Re: [PATCH v2] libceph: wait for con->work to finish when cancelling con

Jeff Layton <jlayton@xxxxxxxxxx> · Tue, 08 Mar 2022 08:37:02 -0500

On Tue, 2022-03-08 at 21:23 +0800, xiubli@xxxxxxxxxx wrote:
> From: Xiubo Li <xiubli@xxxxxxxxxx>
> 
> When reconnecting MDS it will reopen the con with new ip address,
> but the when opening the con with new address it couldn't be sure
> that the stale work has finished. So it's possible that the stale
> work queued will use the new data.
> 
> This will use cancel_delayed_work_sync() instead.
> 
> Signed-off-by: Xiubo Li <xiubli@xxxxxxxxxx>
> ---
> 
> V2:
> - Call cancel_con() after dropping the mutex
> 
> 
>  net/ceph/messenger.c | 4 ++--
>  1 file changed, 2 insertions(+), 2 deletions(-)
> 
> diff --git a/net/ceph/messenger.c b/net/ceph/messenger.c
> index d3bb656308b4..62e39f63f94c 100644
> --- a/net/ceph/messenger.c
> +++ b/net/ceph/messenger.c
> @@ -581,8 +581,8 @@ void ceph_con_close(struct ceph_connection *con)
>  
>  	ceph_con_reset_protocol(con);
>  	ceph_con_reset_session(con);
> -	cancel_con(con);
>  	mutex_unlock(&con->mutex);
> +	cancel_con(con);

Now the question is: Is it safe to cancel this work outside the mutex or
will this open up any races. Unfortunately with coarse-grained locks
like this, it's hard to tell what the lock actually protects.

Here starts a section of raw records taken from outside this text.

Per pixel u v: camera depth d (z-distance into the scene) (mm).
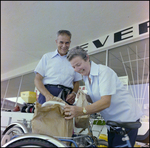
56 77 1383
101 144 1563
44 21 3201
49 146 776
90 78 1186
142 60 3016
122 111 1076
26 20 3215
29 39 3938
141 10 2652
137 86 2941
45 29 3479
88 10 2773
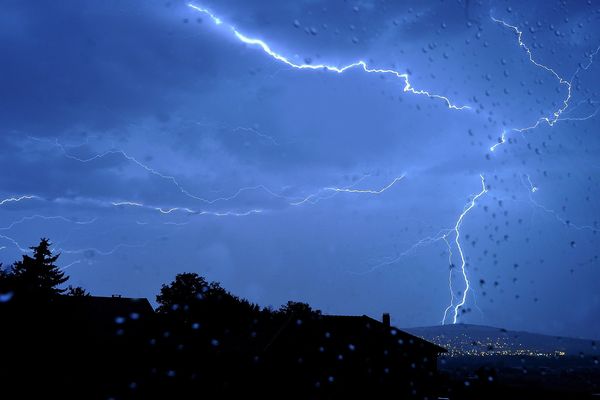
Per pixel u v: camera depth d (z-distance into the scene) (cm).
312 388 1422
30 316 1084
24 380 1005
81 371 1138
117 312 1830
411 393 1336
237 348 1619
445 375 1296
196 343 1552
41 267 1964
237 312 2278
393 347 1470
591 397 1016
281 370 1459
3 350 1023
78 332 1226
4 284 1113
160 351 1509
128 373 1255
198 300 2100
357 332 1565
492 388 1100
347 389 1400
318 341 1529
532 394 1057
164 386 1252
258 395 1349
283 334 1585
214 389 1338
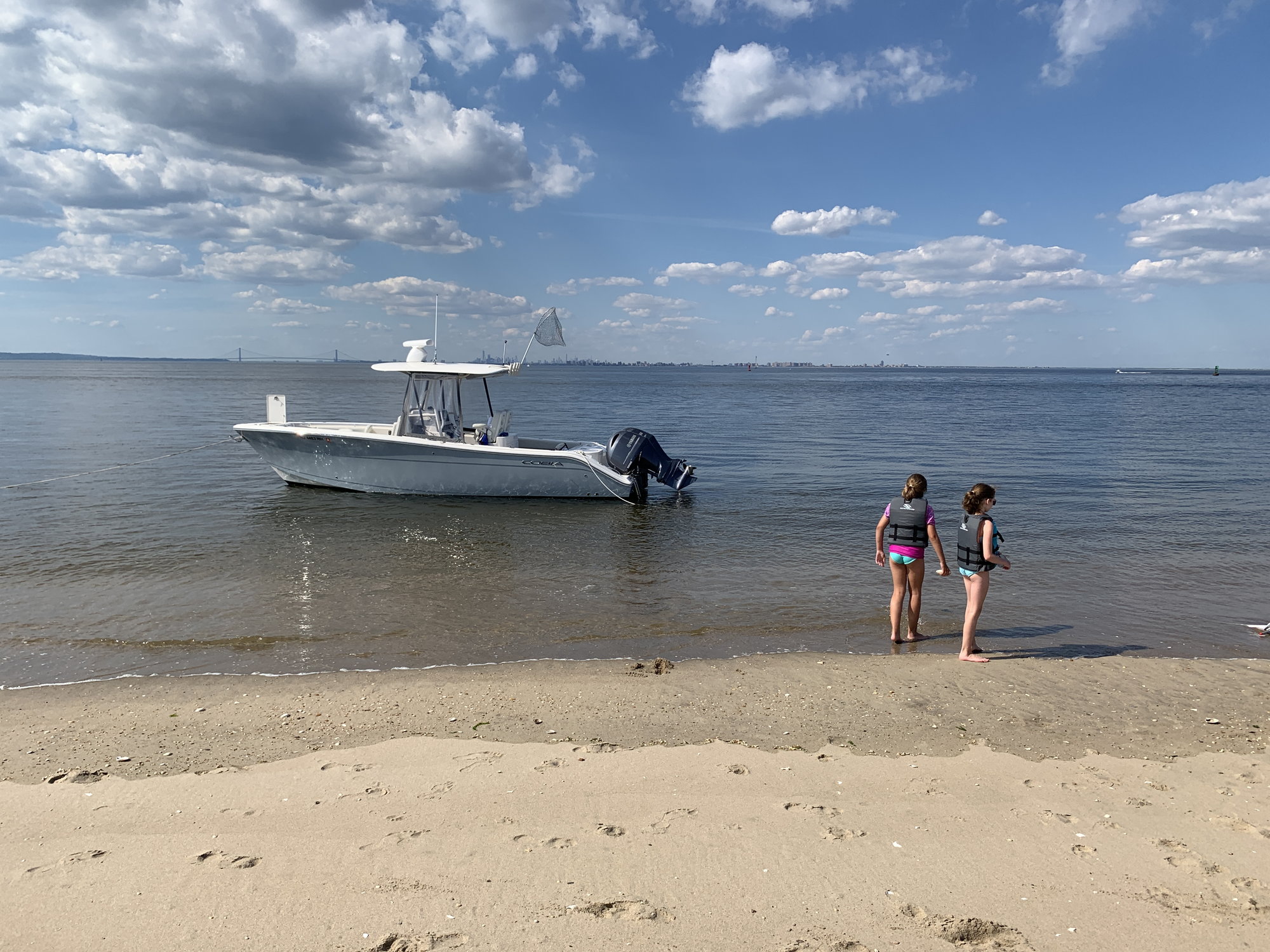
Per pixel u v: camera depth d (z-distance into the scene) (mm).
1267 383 156625
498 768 4707
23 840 3826
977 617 7113
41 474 18219
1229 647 7613
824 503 15742
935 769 4781
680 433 32531
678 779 4555
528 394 71500
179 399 53375
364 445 15398
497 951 2951
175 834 3873
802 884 3447
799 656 7246
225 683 6414
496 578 9875
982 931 3129
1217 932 3145
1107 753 5125
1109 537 12625
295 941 3010
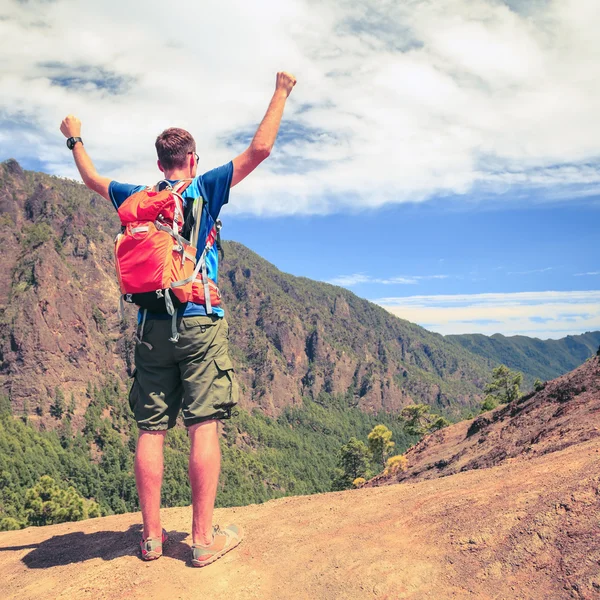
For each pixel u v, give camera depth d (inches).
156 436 134.3
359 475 3107.8
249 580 121.3
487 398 2893.7
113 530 171.5
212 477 129.0
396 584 114.3
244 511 183.2
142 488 132.7
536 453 384.2
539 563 111.3
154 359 130.4
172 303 121.9
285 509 175.6
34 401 7347.4
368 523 146.6
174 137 136.0
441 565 118.6
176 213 123.7
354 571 120.5
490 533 123.7
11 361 7593.5
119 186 141.5
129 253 120.6
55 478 5895.7
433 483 177.6
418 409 3019.2
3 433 6279.5
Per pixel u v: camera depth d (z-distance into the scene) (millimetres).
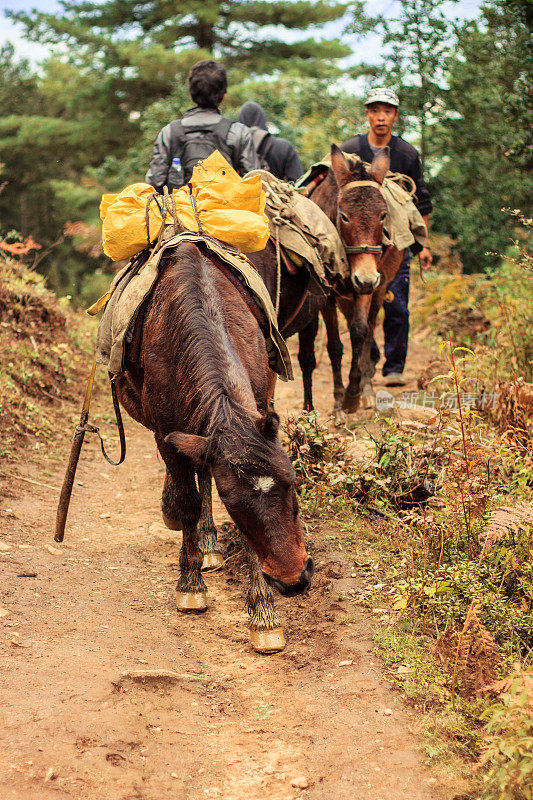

If we need to keep the cancel inside the lock for some reason, you could
instead just add a "flush_workqueue()" after dropping the mutex in the
above function.

So, this looks reasonable to me at first glance, but I'd like Ilya to
ack this before we merge it.

>  }
>  EXPORT_SYMBOL(ceph_con_close);
>  
> @@ -1416,7 +1416,7 @@ static void queue_con(struct ceph_connection *con)
>  
>  static void cancel_con(struct ceph_connection *con)
>  {
> -	if (cancel_delayed_work(&con->work)) {
> +	if (cancel_delayed_work_sync(&con->work)) {
>  		dout("%s %p\n", __func__, con);
>  		con->ops->put(con);
>  	}

-- 
Jeff Layton <jlayton@xxxxxxxxxx>